Burası çölünün ortasında kervanların duraksama yeri.
Doğu ile batı'yı birleştiren önemli bir nokta.
Çölde zengin, bağımsız bir kent.
MÖ 1. yüzyılda Roma İmparatorluğunun eline geçiyor.
En güzel günlerini Zenubia döneminde yaşıyor.
Zenubia, Palmira İmparatorluğunun son Kraliçesi.
Kleopatra'nın soyundan...

Kentte upuzun bir ana cadde var.
Yaklaşık 1600 metre uzunlukta.
İki taraflı korint başlıklı, 1500 sütunlu bir yol.
Başlangıcında görkemli bir Zafer Abidesi.
Yolun ortasında da tetrapilonlu bir kavşak.
Sağında agora, solunda da tiyatro binası.
Ana caddenin sonunda da muhteşem bir tapınak.
Baal (güneş) Tapınağı...
Çölde tapınmak için daha uygun bir seçim olamaz.

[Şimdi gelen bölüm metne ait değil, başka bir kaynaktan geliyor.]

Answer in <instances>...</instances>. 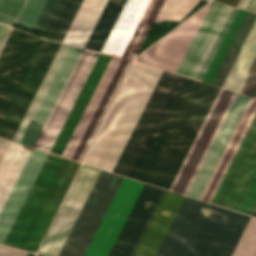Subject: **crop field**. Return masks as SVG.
Returning a JSON list of instances; mask_svg holds the SVG:
<instances>
[{
  "label": "crop field",
  "instance_id": "crop-field-27",
  "mask_svg": "<svg viewBox=\"0 0 256 256\" xmlns=\"http://www.w3.org/2000/svg\"><path fill=\"white\" fill-rule=\"evenodd\" d=\"M0 256H25V252L0 245Z\"/></svg>",
  "mask_w": 256,
  "mask_h": 256
},
{
  "label": "crop field",
  "instance_id": "crop-field-4",
  "mask_svg": "<svg viewBox=\"0 0 256 256\" xmlns=\"http://www.w3.org/2000/svg\"><path fill=\"white\" fill-rule=\"evenodd\" d=\"M100 169L82 164L38 254L58 256ZM123 176L101 171L59 256H83Z\"/></svg>",
  "mask_w": 256,
  "mask_h": 256
},
{
  "label": "crop field",
  "instance_id": "crop-field-31",
  "mask_svg": "<svg viewBox=\"0 0 256 256\" xmlns=\"http://www.w3.org/2000/svg\"><path fill=\"white\" fill-rule=\"evenodd\" d=\"M253 216H256V209H255V211H254V213H253Z\"/></svg>",
  "mask_w": 256,
  "mask_h": 256
},
{
  "label": "crop field",
  "instance_id": "crop-field-18",
  "mask_svg": "<svg viewBox=\"0 0 256 256\" xmlns=\"http://www.w3.org/2000/svg\"><path fill=\"white\" fill-rule=\"evenodd\" d=\"M255 112L256 100L251 98L201 197V200L209 203L211 202Z\"/></svg>",
  "mask_w": 256,
  "mask_h": 256
},
{
  "label": "crop field",
  "instance_id": "crop-field-29",
  "mask_svg": "<svg viewBox=\"0 0 256 256\" xmlns=\"http://www.w3.org/2000/svg\"><path fill=\"white\" fill-rule=\"evenodd\" d=\"M9 144H10V141H7V140H4V139L0 138V162H1L3 156L6 152Z\"/></svg>",
  "mask_w": 256,
  "mask_h": 256
},
{
  "label": "crop field",
  "instance_id": "crop-field-1",
  "mask_svg": "<svg viewBox=\"0 0 256 256\" xmlns=\"http://www.w3.org/2000/svg\"><path fill=\"white\" fill-rule=\"evenodd\" d=\"M184 77L163 71L113 172L134 178ZM219 88L185 78L135 179L169 190ZM236 93L220 89L170 190L187 194Z\"/></svg>",
  "mask_w": 256,
  "mask_h": 256
},
{
  "label": "crop field",
  "instance_id": "crop-field-24",
  "mask_svg": "<svg viewBox=\"0 0 256 256\" xmlns=\"http://www.w3.org/2000/svg\"><path fill=\"white\" fill-rule=\"evenodd\" d=\"M192 0H165L158 15L175 18Z\"/></svg>",
  "mask_w": 256,
  "mask_h": 256
},
{
  "label": "crop field",
  "instance_id": "crop-field-14",
  "mask_svg": "<svg viewBox=\"0 0 256 256\" xmlns=\"http://www.w3.org/2000/svg\"><path fill=\"white\" fill-rule=\"evenodd\" d=\"M99 53L83 50L60 98L58 99L35 148L51 150ZM34 147V146H33Z\"/></svg>",
  "mask_w": 256,
  "mask_h": 256
},
{
  "label": "crop field",
  "instance_id": "crop-field-8",
  "mask_svg": "<svg viewBox=\"0 0 256 256\" xmlns=\"http://www.w3.org/2000/svg\"><path fill=\"white\" fill-rule=\"evenodd\" d=\"M248 219L210 204L184 256H230Z\"/></svg>",
  "mask_w": 256,
  "mask_h": 256
},
{
  "label": "crop field",
  "instance_id": "crop-field-16",
  "mask_svg": "<svg viewBox=\"0 0 256 256\" xmlns=\"http://www.w3.org/2000/svg\"><path fill=\"white\" fill-rule=\"evenodd\" d=\"M46 156L47 153L32 149L0 212V244H3Z\"/></svg>",
  "mask_w": 256,
  "mask_h": 256
},
{
  "label": "crop field",
  "instance_id": "crop-field-12",
  "mask_svg": "<svg viewBox=\"0 0 256 256\" xmlns=\"http://www.w3.org/2000/svg\"><path fill=\"white\" fill-rule=\"evenodd\" d=\"M59 46V43L42 40L24 78L22 79L4 117L0 122L1 137L12 140Z\"/></svg>",
  "mask_w": 256,
  "mask_h": 256
},
{
  "label": "crop field",
  "instance_id": "crop-field-23",
  "mask_svg": "<svg viewBox=\"0 0 256 256\" xmlns=\"http://www.w3.org/2000/svg\"><path fill=\"white\" fill-rule=\"evenodd\" d=\"M26 0H0V21L10 25L15 23Z\"/></svg>",
  "mask_w": 256,
  "mask_h": 256
},
{
  "label": "crop field",
  "instance_id": "crop-field-19",
  "mask_svg": "<svg viewBox=\"0 0 256 256\" xmlns=\"http://www.w3.org/2000/svg\"><path fill=\"white\" fill-rule=\"evenodd\" d=\"M31 148L11 142L0 164V210L10 193Z\"/></svg>",
  "mask_w": 256,
  "mask_h": 256
},
{
  "label": "crop field",
  "instance_id": "crop-field-9",
  "mask_svg": "<svg viewBox=\"0 0 256 256\" xmlns=\"http://www.w3.org/2000/svg\"><path fill=\"white\" fill-rule=\"evenodd\" d=\"M132 61L114 57L90 107L88 108L65 157L82 162L107 111L109 110Z\"/></svg>",
  "mask_w": 256,
  "mask_h": 256
},
{
  "label": "crop field",
  "instance_id": "crop-field-15",
  "mask_svg": "<svg viewBox=\"0 0 256 256\" xmlns=\"http://www.w3.org/2000/svg\"><path fill=\"white\" fill-rule=\"evenodd\" d=\"M207 206L185 197L156 256H183Z\"/></svg>",
  "mask_w": 256,
  "mask_h": 256
},
{
  "label": "crop field",
  "instance_id": "crop-field-17",
  "mask_svg": "<svg viewBox=\"0 0 256 256\" xmlns=\"http://www.w3.org/2000/svg\"><path fill=\"white\" fill-rule=\"evenodd\" d=\"M249 97L237 95L189 193L188 196L200 198L247 102Z\"/></svg>",
  "mask_w": 256,
  "mask_h": 256
},
{
  "label": "crop field",
  "instance_id": "crop-field-22",
  "mask_svg": "<svg viewBox=\"0 0 256 256\" xmlns=\"http://www.w3.org/2000/svg\"><path fill=\"white\" fill-rule=\"evenodd\" d=\"M47 0H27L16 24L33 29Z\"/></svg>",
  "mask_w": 256,
  "mask_h": 256
},
{
  "label": "crop field",
  "instance_id": "crop-field-28",
  "mask_svg": "<svg viewBox=\"0 0 256 256\" xmlns=\"http://www.w3.org/2000/svg\"><path fill=\"white\" fill-rule=\"evenodd\" d=\"M10 31H11V28L0 24V51L10 33Z\"/></svg>",
  "mask_w": 256,
  "mask_h": 256
},
{
  "label": "crop field",
  "instance_id": "crop-field-26",
  "mask_svg": "<svg viewBox=\"0 0 256 256\" xmlns=\"http://www.w3.org/2000/svg\"><path fill=\"white\" fill-rule=\"evenodd\" d=\"M58 0H48L35 27L34 30H38L43 32L56 4H57Z\"/></svg>",
  "mask_w": 256,
  "mask_h": 256
},
{
  "label": "crop field",
  "instance_id": "crop-field-21",
  "mask_svg": "<svg viewBox=\"0 0 256 256\" xmlns=\"http://www.w3.org/2000/svg\"><path fill=\"white\" fill-rule=\"evenodd\" d=\"M256 249V219L250 217L231 256H252Z\"/></svg>",
  "mask_w": 256,
  "mask_h": 256
},
{
  "label": "crop field",
  "instance_id": "crop-field-25",
  "mask_svg": "<svg viewBox=\"0 0 256 256\" xmlns=\"http://www.w3.org/2000/svg\"><path fill=\"white\" fill-rule=\"evenodd\" d=\"M239 93L256 98V59L252 65Z\"/></svg>",
  "mask_w": 256,
  "mask_h": 256
},
{
  "label": "crop field",
  "instance_id": "crop-field-5",
  "mask_svg": "<svg viewBox=\"0 0 256 256\" xmlns=\"http://www.w3.org/2000/svg\"><path fill=\"white\" fill-rule=\"evenodd\" d=\"M148 69L149 66L134 62L84 163L101 165ZM161 73L162 70L150 67L101 168L112 171Z\"/></svg>",
  "mask_w": 256,
  "mask_h": 256
},
{
  "label": "crop field",
  "instance_id": "crop-field-13",
  "mask_svg": "<svg viewBox=\"0 0 256 256\" xmlns=\"http://www.w3.org/2000/svg\"><path fill=\"white\" fill-rule=\"evenodd\" d=\"M41 39L12 29L0 53V120Z\"/></svg>",
  "mask_w": 256,
  "mask_h": 256
},
{
  "label": "crop field",
  "instance_id": "crop-field-3",
  "mask_svg": "<svg viewBox=\"0 0 256 256\" xmlns=\"http://www.w3.org/2000/svg\"><path fill=\"white\" fill-rule=\"evenodd\" d=\"M210 3L141 54L136 60L176 72ZM237 12L238 9L212 1L177 73L203 81Z\"/></svg>",
  "mask_w": 256,
  "mask_h": 256
},
{
  "label": "crop field",
  "instance_id": "crop-field-7",
  "mask_svg": "<svg viewBox=\"0 0 256 256\" xmlns=\"http://www.w3.org/2000/svg\"><path fill=\"white\" fill-rule=\"evenodd\" d=\"M239 12H240V10H239ZM239 12H238V14H239ZM238 14H237V16H238ZM245 14H246V11L241 10L238 18L236 16L237 20L235 18L236 22L234 20L235 24L233 22L234 26L232 24L233 28L231 26L232 30L230 28L231 32L229 30L230 34L228 32L229 36L227 34L228 38L226 36L227 40L225 38L226 42L224 40L225 44L223 42V44H224V46L222 44L223 48H222V46L220 47L212 65H211V67H210V69H209V71H208V73H207V75L204 79V82H205V80H206V78H207V76H208V74H209V72H210V70H211V68H212L220 50H221V48H222L214 66H213V68H212V70H211V72H210V74H209V76L206 80V83L211 84V82H212V80H213V78H214V76H215V74H216V72H217V70H218V68H219V66H220V64H221V62H222L230 44H231V42H232V40H233L237 30H238L243 18H244V16H245ZM255 17H256V14H252V13L247 12V14H246L238 32H237V34H236L228 52H227L221 66H220V68H219V70H218V72H217V74H216V76H215V78L212 82V85L220 87V85H221V83H222V81H223L231 63L233 62V60H234L242 42H243V40L245 39V37H246L254 19H255ZM255 57H256V19H255L247 37H246V39L244 40V42H243L235 60H234V62L232 63V65H231V67H230L222 85H221V88H225V89H229V90L238 92V90H239V88H240V86H241L249 68L251 67Z\"/></svg>",
  "mask_w": 256,
  "mask_h": 256
},
{
  "label": "crop field",
  "instance_id": "crop-field-11",
  "mask_svg": "<svg viewBox=\"0 0 256 256\" xmlns=\"http://www.w3.org/2000/svg\"><path fill=\"white\" fill-rule=\"evenodd\" d=\"M83 0H60L42 37L62 42ZM84 0L63 43L84 48L106 2Z\"/></svg>",
  "mask_w": 256,
  "mask_h": 256
},
{
  "label": "crop field",
  "instance_id": "crop-field-10",
  "mask_svg": "<svg viewBox=\"0 0 256 256\" xmlns=\"http://www.w3.org/2000/svg\"><path fill=\"white\" fill-rule=\"evenodd\" d=\"M162 2L127 0L102 52L134 59Z\"/></svg>",
  "mask_w": 256,
  "mask_h": 256
},
{
  "label": "crop field",
  "instance_id": "crop-field-30",
  "mask_svg": "<svg viewBox=\"0 0 256 256\" xmlns=\"http://www.w3.org/2000/svg\"><path fill=\"white\" fill-rule=\"evenodd\" d=\"M246 10L256 13V0H250L246 7Z\"/></svg>",
  "mask_w": 256,
  "mask_h": 256
},
{
  "label": "crop field",
  "instance_id": "crop-field-20",
  "mask_svg": "<svg viewBox=\"0 0 256 256\" xmlns=\"http://www.w3.org/2000/svg\"><path fill=\"white\" fill-rule=\"evenodd\" d=\"M126 0H109L85 46L100 52L104 46Z\"/></svg>",
  "mask_w": 256,
  "mask_h": 256
},
{
  "label": "crop field",
  "instance_id": "crop-field-6",
  "mask_svg": "<svg viewBox=\"0 0 256 256\" xmlns=\"http://www.w3.org/2000/svg\"><path fill=\"white\" fill-rule=\"evenodd\" d=\"M81 52L61 44L13 141L34 146Z\"/></svg>",
  "mask_w": 256,
  "mask_h": 256
},
{
  "label": "crop field",
  "instance_id": "crop-field-32",
  "mask_svg": "<svg viewBox=\"0 0 256 256\" xmlns=\"http://www.w3.org/2000/svg\"><path fill=\"white\" fill-rule=\"evenodd\" d=\"M37 256H40V255H37Z\"/></svg>",
  "mask_w": 256,
  "mask_h": 256
},
{
  "label": "crop field",
  "instance_id": "crop-field-2",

Kent, MS 634 de tekrar Arapların eline geçiyor.
Halid bin Velid tarafından fethediliyor.
Kentin yanındaki yüce dağa bir kale inşa ediliyor.
13. yüzyılda, Memlûklular tarafından.
Burası gerçekten de "kale gibi bir kale".
Kartal yuvası benzeri bir yer.
Heybetli mi heybetli.
Antik kenti kuşbakışı görüyor.
Çöl, vaha ve antik kentin buradan görünümü olağanüstü.

2000 yıl önceki medeniyetin görkemini izliyorsunuz.
Yanında 20. yüzyılın yerleşim yeri duruyor.
36.000 nüfuslu bir kasaba.
Çok katlı basit evler, karmaşık yollar...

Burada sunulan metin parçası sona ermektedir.